The creation/alter ego of musician/actor Graham Fellows, John Shuttleworth 'is' a middle-aged "versatile singer-songwriter" from Sheffield, South Yorkshire.
Achieving a UK hit single early in his career as Jilted John, Fellows followed the misguided advice of his record label to keep a cult profile and did not see any further hits. In 1985, having signed a songwriting deal with Chappell Music, he was played some of their bad demo tapes and was inspired to create John Shuttleworth, a man with a hum-drum life and little aptitude for pop music who nonetheless writes song after song on his Yamaha keyboard with "built-in auto-accompaniment".
Shuttleworth was initially confined to home-produced tapes that were only circulated among Fellows' friends (some of these tracks later compiled on 'Blue John') but he gradually became more mainstream, with appearances on Radio 4 ('The Shuttleworths' series), Radio 1 ('Shuttleworth Showtime') and on Jonathan Ross's 'Saturday Zoo' on Channel 4, eventually progressing to his own TV shows ('500 Bus Stops', 'Europigeon') and films ('It's Nice Up North'). Most incongruously, perhaps, Shuttleworth played to 25,000 bemused Blur fans when he supported them at London's Mile End Stadium in 1996. Fellows has also written books as John and regularly tours in character.

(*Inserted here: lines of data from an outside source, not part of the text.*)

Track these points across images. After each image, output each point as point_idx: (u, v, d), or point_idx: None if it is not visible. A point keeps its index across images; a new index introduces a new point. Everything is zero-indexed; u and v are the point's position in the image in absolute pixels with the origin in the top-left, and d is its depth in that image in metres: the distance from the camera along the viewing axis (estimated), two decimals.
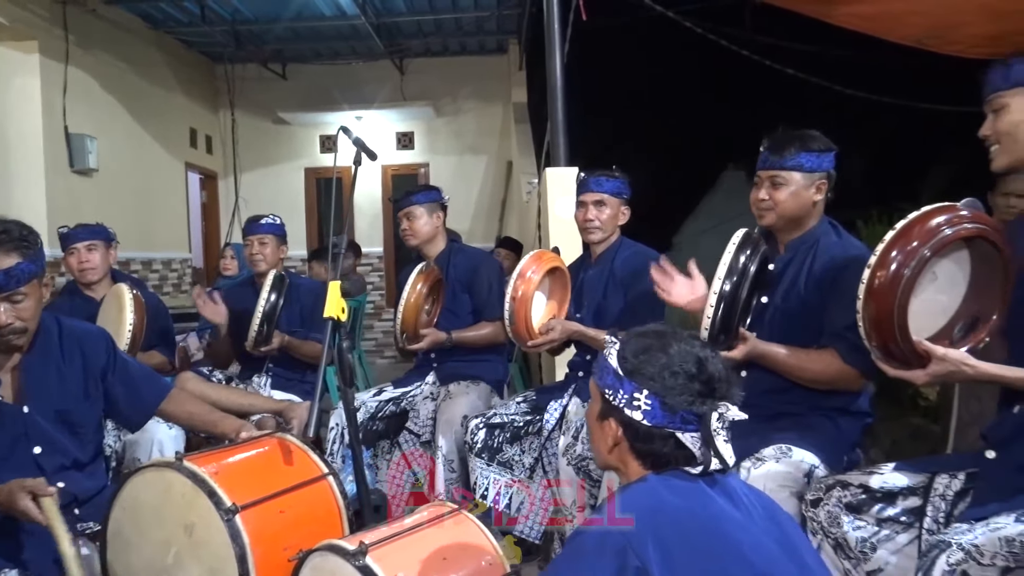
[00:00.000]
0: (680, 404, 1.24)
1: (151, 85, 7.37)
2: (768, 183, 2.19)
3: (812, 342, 2.13)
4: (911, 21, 4.35)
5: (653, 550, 1.15)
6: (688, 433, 1.25)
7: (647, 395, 1.25)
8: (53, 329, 2.13)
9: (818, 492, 1.86)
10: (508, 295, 2.75)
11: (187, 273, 7.89)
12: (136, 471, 1.93)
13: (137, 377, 2.26)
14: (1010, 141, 1.65)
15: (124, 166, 6.75)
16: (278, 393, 3.43)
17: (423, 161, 8.93)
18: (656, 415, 1.25)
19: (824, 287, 2.12)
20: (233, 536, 1.75)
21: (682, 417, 1.24)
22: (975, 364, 1.59)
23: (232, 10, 6.98)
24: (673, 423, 1.25)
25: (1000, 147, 1.68)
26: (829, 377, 2.08)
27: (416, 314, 3.06)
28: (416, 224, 3.30)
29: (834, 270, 2.12)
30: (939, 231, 1.58)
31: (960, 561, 1.44)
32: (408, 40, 8.16)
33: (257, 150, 8.87)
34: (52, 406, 2.07)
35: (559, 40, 4.47)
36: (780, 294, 2.21)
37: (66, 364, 2.12)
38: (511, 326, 2.78)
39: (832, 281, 2.10)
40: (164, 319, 3.60)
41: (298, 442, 2.14)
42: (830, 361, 2.06)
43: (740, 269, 2.03)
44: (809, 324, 2.14)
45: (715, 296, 2.02)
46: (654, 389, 1.25)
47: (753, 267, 2.05)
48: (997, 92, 1.66)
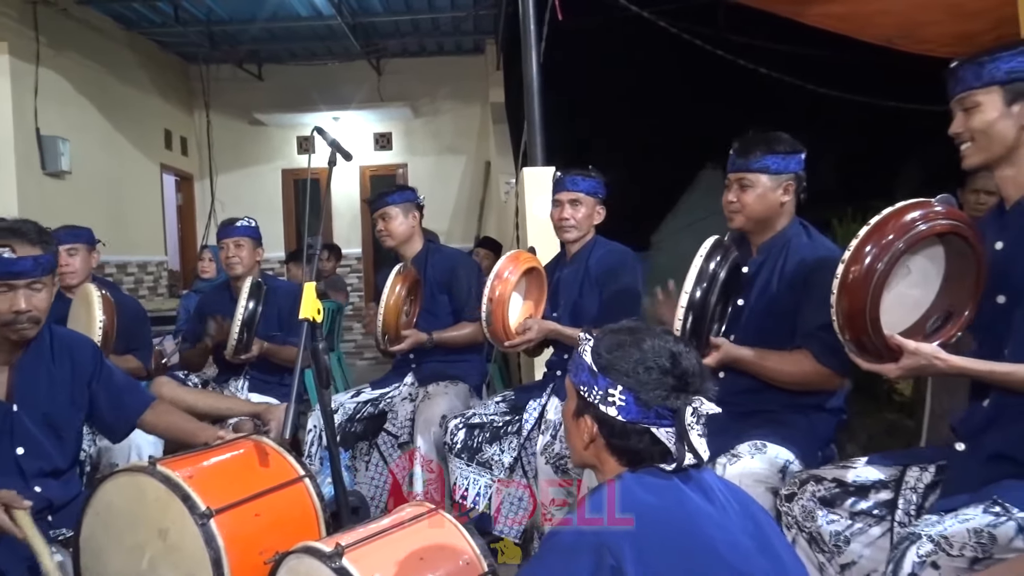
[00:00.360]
0: (654, 399, 1.24)
1: (125, 86, 7.29)
2: (736, 185, 2.23)
3: (788, 343, 2.15)
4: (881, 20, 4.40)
5: (628, 549, 1.15)
6: (663, 428, 1.25)
7: (621, 391, 1.25)
8: (45, 333, 2.17)
9: (792, 487, 1.88)
10: (485, 296, 2.76)
11: (163, 276, 7.81)
12: (109, 476, 1.92)
13: (121, 387, 2.29)
14: (984, 139, 1.66)
15: (98, 168, 6.67)
16: (256, 396, 3.41)
17: (401, 162, 8.91)
18: (631, 411, 1.25)
19: (796, 287, 2.14)
20: (208, 540, 1.74)
21: (656, 412, 1.24)
22: (947, 358, 1.62)
23: (206, 10, 6.92)
24: (648, 418, 1.25)
25: (974, 145, 1.68)
26: (804, 378, 2.10)
27: (397, 316, 3.06)
28: (391, 225, 3.29)
29: (805, 270, 2.14)
30: (913, 226, 1.60)
31: (930, 553, 1.46)
32: (385, 40, 8.13)
33: (233, 151, 8.79)
34: (40, 408, 2.10)
35: (535, 40, 4.48)
36: (754, 296, 2.23)
37: (56, 368, 2.16)
38: (488, 327, 2.79)
39: (804, 281, 2.13)
40: (142, 323, 3.56)
41: (274, 445, 2.14)
42: (804, 362, 2.08)
43: (709, 276, 2.05)
44: (783, 325, 2.16)
45: (684, 305, 2.03)
46: (628, 384, 1.25)
47: (723, 273, 2.06)
48: (970, 90, 1.66)
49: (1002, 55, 1.62)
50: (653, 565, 1.15)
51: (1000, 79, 1.62)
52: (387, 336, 3.07)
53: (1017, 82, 1.61)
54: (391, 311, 3.03)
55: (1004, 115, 1.63)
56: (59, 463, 2.14)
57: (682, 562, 1.16)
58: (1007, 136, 1.64)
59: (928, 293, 1.73)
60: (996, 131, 1.64)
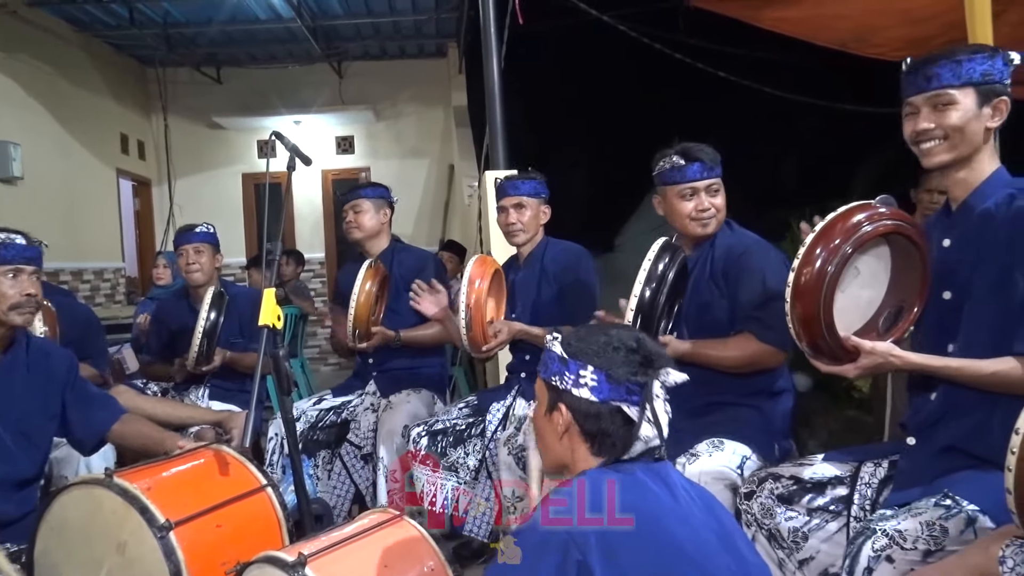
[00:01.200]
0: (623, 375, 1.29)
1: (79, 90, 7.13)
2: (704, 193, 2.35)
3: (725, 331, 2.26)
4: (836, 25, 4.49)
5: (595, 543, 1.17)
6: (634, 407, 1.29)
7: (592, 370, 1.30)
8: (23, 341, 2.21)
9: (751, 485, 1.91)
10: (463, 304, 2.75)
11: (120, 283, 7.65)
12: (63, 489, 1.87)
13: (93, 399, 2.31)
14: (959, 136, 1.68)
15: (51, 173, 6.51)
16: (217, 404, 3.36)
17: (364, 165, 8.85)
18: (603, 389, 1.29)
19: (729, 278, 2.27)
20: (167, 553, 1.71)
21: (627, 388, 1.29)
22: (901, 355, 1.65)
23: (163, 13, 6.81)
24: (619, 394, 1.29)
25: (947, 142, 1.69)
26: (749, 358, 2.20)
27: (368, 311, 3.03)
28: (362, 217, 3.26)
29: (732, 260, 2.28)
30: (859, 228, 1.64)
31: (884, 547, 1.49)
32: (346, 43, 8.07)
33: (192, 156, 8.65)
34: (13, 415, 2.12)
35: (496, 44, 4.49)
36: (690, 292, 2.33)
37: (32, 376, 2.18)
38: (468, 332, 2.78)
39: (735, 271, 2.26)
40: (96, 332, 3.49)
41: (235, 454, 2.10)
42: (747, 343, 2.20)
43: (658, 277, 2.11)
44: (719, 316, 2.29)
45: (633, 305, 2.09)
46: (598, 364, 1.30)
47: (672, 273, 2.13)
48: (946, 87, 1.67)
49: (977, 56, 1.65)
50: (619, 560, 1.16)
51: (976, 80, 1.65)
52: (357, 331, 3.04)
53: (990, 84, 1.65)
54: (363, 307, 3.00)
55: (975, 116, 1.66)
56: (27, 472, 2.15)
57: (648, 558, 1.18)
58: (977, 136, 1.67)
59: (878, 292, 1.78)
60: (970, 131, 1.67)
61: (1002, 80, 1.66)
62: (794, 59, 5.99)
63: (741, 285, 2.24)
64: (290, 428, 2.17)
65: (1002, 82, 1.66)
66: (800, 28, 4.65)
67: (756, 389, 2.28)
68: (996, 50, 1.67)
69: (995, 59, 1.65)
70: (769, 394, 2.29)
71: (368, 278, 3.01)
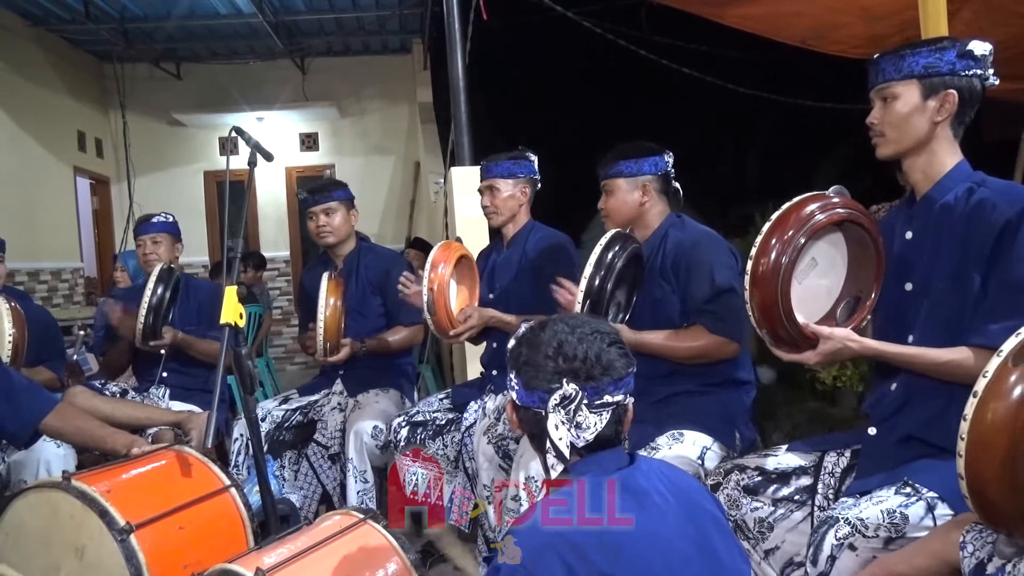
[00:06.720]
0: (538, 383, 1.28)
1: (33, 86, 6.96)
2: (603, 194, 2.47)
3: (677, 327, 2.29)
4: (796, 22, 4.55)
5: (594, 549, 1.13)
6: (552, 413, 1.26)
7: (515, 376, 1.33)
8: None
9: (717, 477, 1.93)
10: (425, 287, 2.74)
11: (79, 284, 7.48)
12: (18, 494, 1.82)
13: (18, 388, 2.17)
14: (896, 132, 1.71)
15: (5, 172, 6.35)
16: (177, 404, 3.30)
17: (328, 162, 8.76)
18: (520, 395, 1.32)
19: (679, 272, 2.30)
20: (128, 557, 1.67)
21: (539, 397, 1.28)
22: (859, 340, 1.68)
23: (119, 7, 6.67)
24: (533, 402, 1.29)
25: (886, 136, 1.73)
26: (703, 349, 2.24)
27: (337, 327, 3.00)
28: (336, 221, 3.23)
29: (682, 253, 2.31)
30: (812, 217, 1.67)
31: (847, 535, 1.52)
32: (309, 39, 7.98)
33: (152, 153, 8.48)
34: None
35: (460, 40, 4.47)
36: (645, 287, 2.37)
37: None
38: (432, 317, 2.78)
39: (685, 265, 2.29)
40: (53, 334, 3.41)
41: (197, 454, 2.07)
42: (700, 335, 2.24)
43: (607, 265, 2.17)
44: (671, 312, 2.32)
45: (583, 291, 2.14)
46: (518, 371, 1.32)
47: (620, 262, 2.18)
48: (889, 81, 1.70)
49: (921, 50, 1.67)
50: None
51: (918, 72, 1.67)
52: (328, 345, 3.01)
53: (933, 77, 1.66)
54: (331, 322, 2.97)
55: (919, 109, 1.68)
56: None
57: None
58: (919, 129, 1.69)
59: (836, 281, 1.81)
60: (910, 124, 1.69)
61: (954, 72, 1.65)
62: (756, 56, 6.07)
63: (691, 279, 2.28)
64: (254, 428, 2.14)
65: (955, 74, 1.65)
66: (761, 25, 4.70)
67: (717, 379, 2.30)
68: (954, 42, 1.67)
69: (945, 52, 1.66)
70: (730, 383, 2.33)
71: (331, 294, 2.97)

The humour of John Shuttleworth is gentle and observational, bearing comparison to the work of Alan Bennett, being similarly rooted in a Northern English perspective. Although John is clearly never going to be a star, we are not invited to mock him, more to identify with him and his hopes and dreams. His songs, though unlikely to top the charts when covered by Clannad or Paul Young, as John perennially hopes, are nonetheless whimsical and clever beyond his understanding.